I due gemelli rimasero immobili per qualche momento, ipnotizzati dal modo in cui il Mietitore era appena passato dall’altra parte della terra.
Si guardarono.
«Quant’è odioso questo Thanatos!» mugugnò Eris, con le manine sui fianchi. «Si crede chissà chi!»
«E ora che facciamo?» Ares si strofinò il naso con la manica della tunica: il sangue del mortale si stava seccando e cominciava a dargli fastidio. «Non è giusto! Io ci voglio andare negli Inferi!»
«Ah, ma ci andiamo! Eccome se ci andiamo! Qui non abbiamo più nulla da fare.» La Dea sferrò un ultimo calcio alle costole del ragazzo che aveva tentato di soffocare. Poi prese il gemello per mano e lo trascinò via con sé. «Su! Andiamo a cercare la grotta!»
«Che bello!» esclamò l’altro. «Non vedo l’ora vedere tutti quei morti! E lo zio Ade! Chissà se sarà contento di conoscerci…»

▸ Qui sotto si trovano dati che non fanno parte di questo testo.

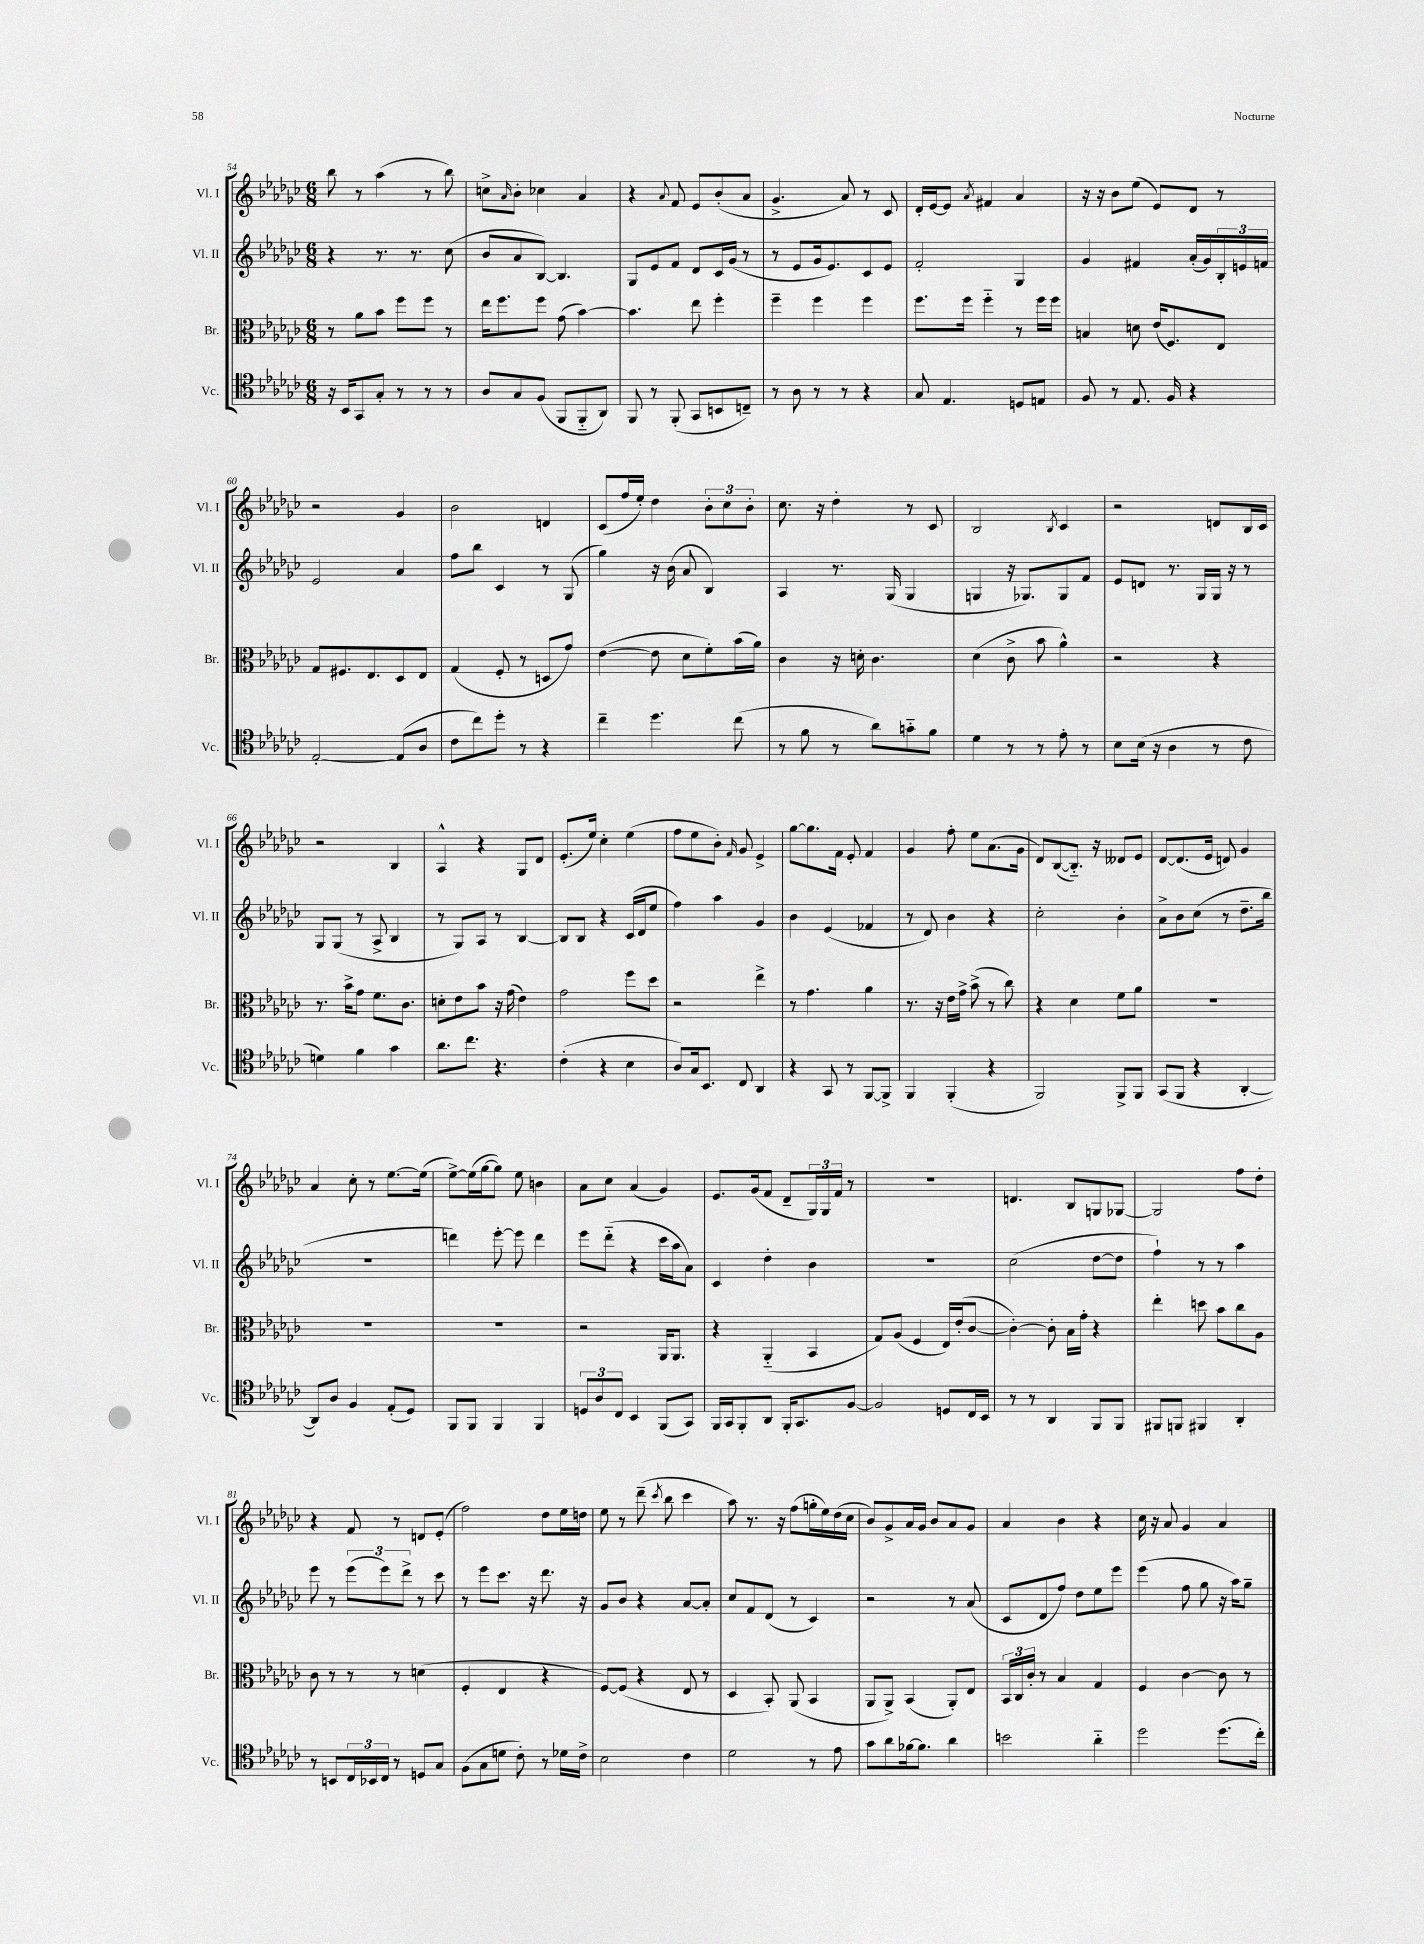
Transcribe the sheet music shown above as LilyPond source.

<<
\new StaffGroup <<
\new Staff = "s0" \with { instrumentName = "Vl. I" shortInstrumentName = "Vl. I" } {
    \clef treble \key ges \major \numericTimeSignature \time 6/8
    bes''8 r8 aes''4( r8 bes''8) |
    c''8-> \grace { aes'16 } bes'8-. ces''4 aes'4 |
    r4 \appoggiatura { aes'8 } f'8 ees'8 bes'8-.( aes'8 |
    ges'4.-> aes'8) r8 ces'8 |
    des'16-. ees'16~ ees'8 \acciaccatura { aes'8 } fis'4 aes'4 |
    r16 r16 bes'8 ees''8( ees'8) des'8 r8 |
    r2 ges'4 |
    bes'2 d'4 |
    ces'8( f''16 ees''16-.) des''4 \tuplet 3/2 { bes'8-. ces''8 bes'8-. } |
    ces''8. r16 des''4-. r8 ces'8 |
    bes2 \acciaccatura { bes8 } ces'4 |
    r2 d'8 bes16 ces'16 |
    r2 bes4 |
    aes4-^ r4 ges8 des'8 |
    ees'8.-.( ees''16) ces''4-. ees''4( |
    f''8 ees''8 bes'8-.) \grace { f'16 } ges'8 ees'4-> |
    ges''8~ ges''8. f'16 ees'8-. f'4 |
    ges'4 f''8-. ees''8 aes'8.( ges'16 |
    des'8) bes8~( bes8.-_) r16 deses'8 ees'8 |
    des'8~ des'8.( ees'16 d'8) ges'4 |
    aes'4 ces''8-. r8 ees''8.~ ees''16( |
    ees''8~->) ees''16( ges''16~ ges''8) ees''8 b'4 |
    aes'8 ces''8 aes'4( ges'4) |
    ees'8. ges'16( f'8 des'8-- \tuplet 3/2 { ges16) ges16 f'16 } r8 |
    R2. |
    d'4. bes8 g8 ges8~ |
    ges2 f''8 des''8-. |
    r4 f'8 r8 d'8 ees'8-.( |
    f''2) des''8 ees''16 d''16 |
    ees''8 r8 des'''8--( \acciaccatura { ces'''8 } bes''8 ces'''4 |
    aes''8) r8. r16 f''8( g''16-. ees''16) des''16( ces''16 |
    bes'8) ges'8-> aes'16 ges'16 bes'8 aes'8 ges'8 |
    aes'4 bes'4 r4 |
    ces''16 r16 aes'8 ges'4 aes'4 \bar "|." |
}
\new Staff = "s1" \with { instrumentName = "Vl. II" shortInstrumentName = "Vl. II" } {
    \clef treble \key ges \major \numericTimeSignature \time 6/8
    r4 r8. r8. ces''8( |
    bes'8 aes'8 bes8~) bes4. |
    ges8 ees'8 f'8 des'8 ces'16 ges'16( r8 |
    r8 ees'8 ges'16 ees'8.) ces'8 ees'8 |
    f'2-. ges4 |
    ges'4 fis'4 aes'16-.( ges'16) \tuplet 3/2 { bes16-. e'16 f'16 } |
    ees'2 aes'4 |
    f''8 bes''8 ces'4 r8 ges8( |
    ges''4) r16 bes'16( aes'8 bes4) |
    aes4 r8. ges16( ges4 |
    g4 r16 ges8.) ges8 f'8 |
    ees'8 d'8 r8. ges16 ges16 r16 r8 |
    ges8 ges8( r8 aes8-> bes4 |
    r8 ges8) aes8 r8 bes4~ |
    bes8 bes8 r4 ces'16( des'16 ees''8 |
    f''4) aes''4 ges'4 |
    bes'4 ees'4( fes'4 |
    r8 des'8) bes'4 r4 |
    ces''2-. bes'4-. |
    aes'8-> bes'8 ces''8( r8 des''8.-- bes''16 |
    R2. |
    d'''4) ees'''8~-. ees'''8 d'''4 |
    ees'''8 des'''8-_( r4 ces'''16 aes''16 aes'8) |
    ces'4 des''4-. bes'4 |
    R2. |
    ces''2( des''8~ des''8 |
    f''4-!) r8 r8 aes''4 |
    ees'''8 r8 \tuplet 3/2 { ees'''8( ees'''8) des'''8-> } r8 ces'''8 |
    r8 ees'''8 ces'''8. r16 des'''8. r16 |
    ges'8 bes'8 r4 aes'8~ aes'8-. |
    ces''8 f'8 des'8( r8 ces'4) |
    r2 r8 aes'8( |
    ces'8 des'8 f''8) des''8 ees''8 ees'''8 |
    ees'''4( f''8 ges''8 r16 aes''16) ges''8-- \bar "|." |
}
\new Staff = "s2" \with { instrumentName = "Br." shortInstrumentName = "Br." } {
    \clef alto \key ges \major \numericTimeSignature \time 6/8
    r8 aes'8 bes'8 f''8 f''8 r8 |
    ees''16 f''8. f''8 ges'8( bes'4~) |
    bes'4. ees''8 f''4-. |
    f''4-- f''4 f''4 |
    f''8. f''16 f''4-_ r8 f''16 f''16 |
    b4 d'8 ees'16( f8.) ees8 |
    ges8 fis8. ees8. des8 ees8 |
    ges4( f8-. r8 d8 ges'8) |
    ees'4~( ees'8 des'8 f'8-.) bes'16( aes'16) |
    ces'4 r16 d'16-. ces'4. |
    des'4( ces'8-> bes'8 aes'4-^) |
    r2 r4 |
    r8. bes'16-> ges'8 f'8. ces'8. |
    d'8-. ees'8 bes'8 r16 ges'16( ees'4) |
    ges'2 f''8 des''8 |
    r2 ees''4-> |
    r8 ges'4. aes'4 |
    r8. r16 ees'16 ges'16-> bes'8->( r8 ces''8) |
    r4 des'4 f'8 aes'8 |
    R2. |
    R2. |
    R2. |
    r2 aes,16 aes,8. |
    r4 aes,4-_( bes,4 |
    ges8) aes8( f4 ees16) ees'16-.( ces'8~ |
    ces'4~-.) ces'8-. bes16 ges'16-. r4 |
    ees''4-. d''8 bes'8 ces''8 aes8 |
    ces'8 r8 r8 r8 d'4( |
    f4-. ees4 r4 |
    f8~) f8( r4 ees8 r8 |
    des4 bes,8-.) aes,8( bes,4 |
    aes,8 aes,8->) bes,4( aes,8-.) ees8 |
    \tuplet 3/2 { bes,16 ces16 ces'16-. } r8 bes4 ges4 |
    f4 ces'4~ ces'8 r8 \bar "|." |
}
\new Staff = "s3" \with { instrumentName = "Vc." shortInstrumentName = "Vc." } {
    \clef tenor \key ges \major \numericTimeSignature \time 6/8
    r16 bes,16 ges,8 ges8-. r8 r8 r8 |
    aes8 ges8 f8( f,8 f,8-_ aes,8) |
    f,8 r8 f,8-.( ges,8 b,8 c8--) |
    r8 aes8 r8 r8 r4 |
    ges8 ees4. d8 e8 |
    f8 r8 ees8. f16 r4 |
    ees2~-. ees8( aes8 |
    ces'8 ces''8) des''8-. r8 r4 |
    ces''4-- des''4. ces''8( |
    r8 f'8 r8 aes'8) g'8-_ f'8 |
    des'4 r8 r8 ees'8-. r8 |
    bes8 bes16( r16 aes4 r8 ces'8 |
    d'4) f'4 ges'4 |
    aes'8. ces''8. r4. |
    ces'4-.( r4 bes4 |
    aes8) ges16 bes,8. ces8 aes,4 |
    r4 ges,8 r8 f,8~ f,8-> |
    f,4 f,4-.( r4 |
    f,2) f,8-> f,8 |
    ges,8( f,8 r4 aes,4~-. |
    aes,8) aes8 f4 ees8-.( des8) |
    f,8 f,8 f,4 f,4 |
    \tuplet 3/2 { d8 aes8 ces8 } bes,4 f,8( ges,8) |
    f,16 ges,16 f,8-. aes,8 f,16-. ges,8. f8~ |
    f2 d8 ces16 bes,16 |
    r8 r8 aes,4 f,8 f,8 |
    fis,8 f,8 fis,4 aes,4-. |
    r8 b,8 \tuplet 3/2 { ces16 bes,16 ces16 } r8 d8 ges8 |
    f8( ges8 d'8 ces'8-.) r8 des'16 ces'16-> |
    bes2 ces'4 |
    des'2 r8 ees'8 |
    ges'8 aes'8 fes'16~ fes'8. aes'4 |
    b'2 aes'4-_ |
    des''2 des''8.( ces''16-.) \bar "|." |
}
>>
>>
\layout { \context { \Score currentBarNumber = #54 } }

«Pfui! Io voglio solo esplorare gli Inferi. Non mi frega niente di quell’ammuffito dello zio Ade!»
«Sei sempre così cattiva…»
«Sei tu che sei un rammollito.»
«Non è vero! Ho ucciso a sassate quel bambino, quindi sono forte! Tu invece sei una rammollita! Non sei neppure riuscita a strangolare quell’altro!»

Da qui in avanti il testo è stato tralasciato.